# EXERCISE REQUIREMENTS:
1 – In the package documentation, what does the zero value of KindFilter include?
2 – Repeat the package documentation word for word from "func (k KindFilter)" to "of A3 (au/d^2)".

KindFilter restricts results to asteroids or comets. The zero value includes both kinds.

const (
	// KindAny does not filter by kind.
	KindAny KindFilter = iota
	// KindAsteroid returns asteroid records only.
	KindAsteroid
	// KindComet returns comet records only.
	KindComet
)

func (KindFilter) String

func (k KindFilter) String() string

type NonGrav

type NonGrav struct {
	A1      *float64 `json:"A1,omitempty"`       // Nongravitational parameter A1 (au/d^2)
	A2      *float64 `json:"A2,omitempty"`       // Nongravitational parameter A2 (au/d^2)
	A3      *float64 `json:"A3,omitempty"`       // Nongravitational parameter A3 (au/d^2)
	DT      *float64 `json:"DT,omitempty"`       // Nongravitational time parameter (days)
	S0      *float64 `json:"S0,omitempty"`       // Nongravitational scaling factor
	A1Sigma *float64 `json:"A1_sigma,omitempty"` // Uncertainty of A1 (au/d^2)
	A2Sigma *float64 `json:"A2_sigma,omitempty"` // Uncertainty of A2 (au/d^2)
	A3Sigma *float64 `json:"A3_sigma,omitempty"` // Uncertainty of A3 (au/d^2)
	DTSigma *float64 `json:"DT_sigma,omitempty"` // Uncertainty of DT (days)
	S0Sigma *float64 `json:"S0_sigma,omitempty"` // Uncertainty of S0
}

NonGrav holds the non-gravitational parameters.

# DATASET EXCERPT:
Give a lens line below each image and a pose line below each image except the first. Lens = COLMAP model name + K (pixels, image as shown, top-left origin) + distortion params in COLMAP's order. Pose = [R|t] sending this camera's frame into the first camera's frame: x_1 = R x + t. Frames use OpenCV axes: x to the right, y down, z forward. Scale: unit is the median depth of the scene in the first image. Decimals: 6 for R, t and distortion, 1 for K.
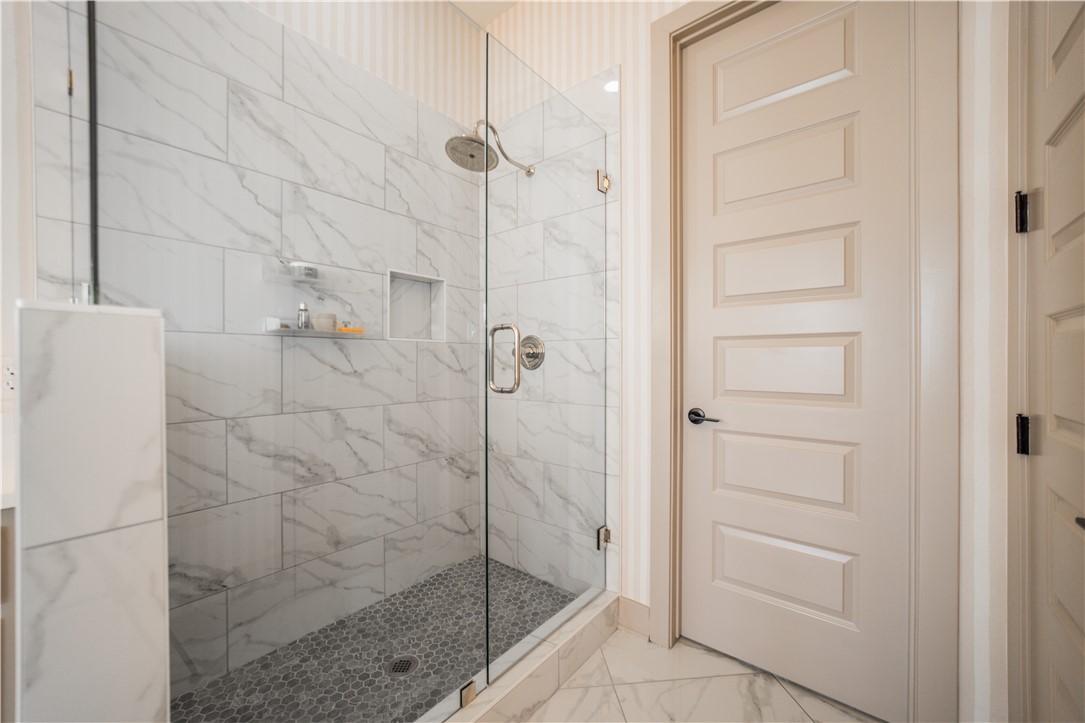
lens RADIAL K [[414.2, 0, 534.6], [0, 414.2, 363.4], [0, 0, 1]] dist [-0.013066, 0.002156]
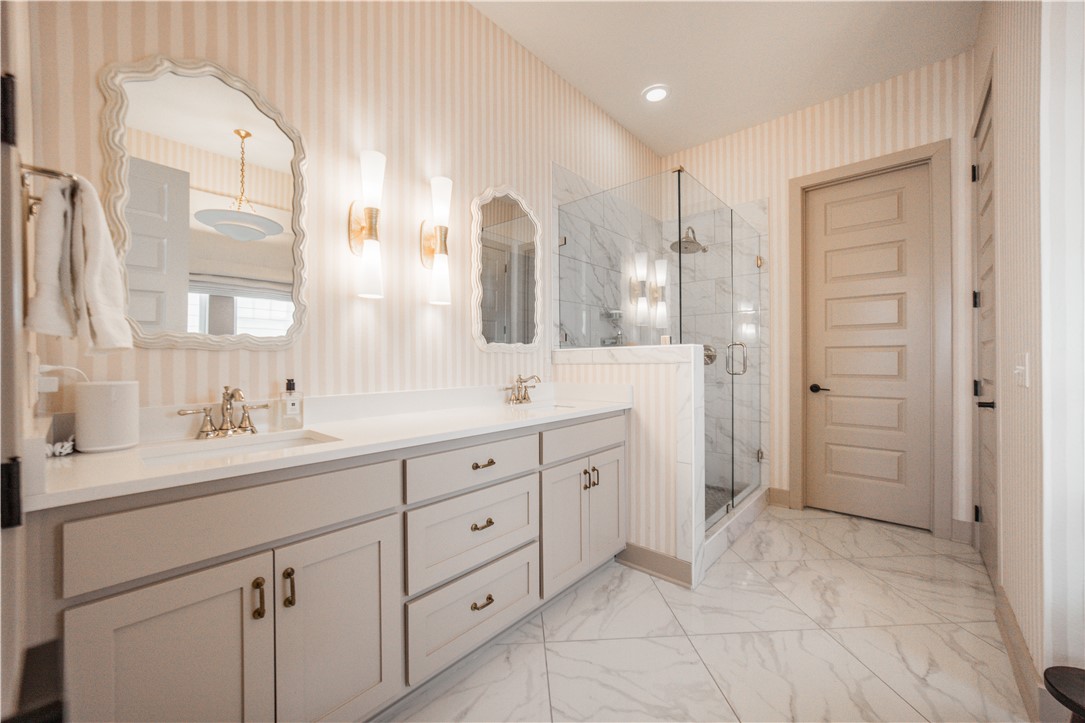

# PROBLEM SOLUTIONS:
1 – It includes both kinds, asteroids and comets.

2 –
func (k KindFilter) String() string

type NonGrav

type NonGrav struct {
	A1      *float64 `json:"A1,omitempty"`       // Nongravitational parameter A1 (au/d^2)
	A2      *float64 `json:"A2,omitempty"`       // Nongravitational parameter A2 (au/d^2)
	A3      *float64 `json:"A3,omitempty"`       // Nongravitational parameter A3 (au/d^2)
	DT      *float64 `json:"DT,omitempty"`       // Nongravitational time parameter (days)
	S0      *float64 `json:"S0,omitempty"`       // Nongravitational scaling factor
	A1Sigma *float64 `json:"A1_sigma,omitempty"` // Uncertainty of A1 (au/d^2)
	A2Sigma *float64 `json:"A2_sigma,omitempty"` // Uncertainty of A2 (au/d^2)
	A3Sigma *float64 `json:"A3_sigma,omitempty"` // Uncertainty of A3 (au/d^2)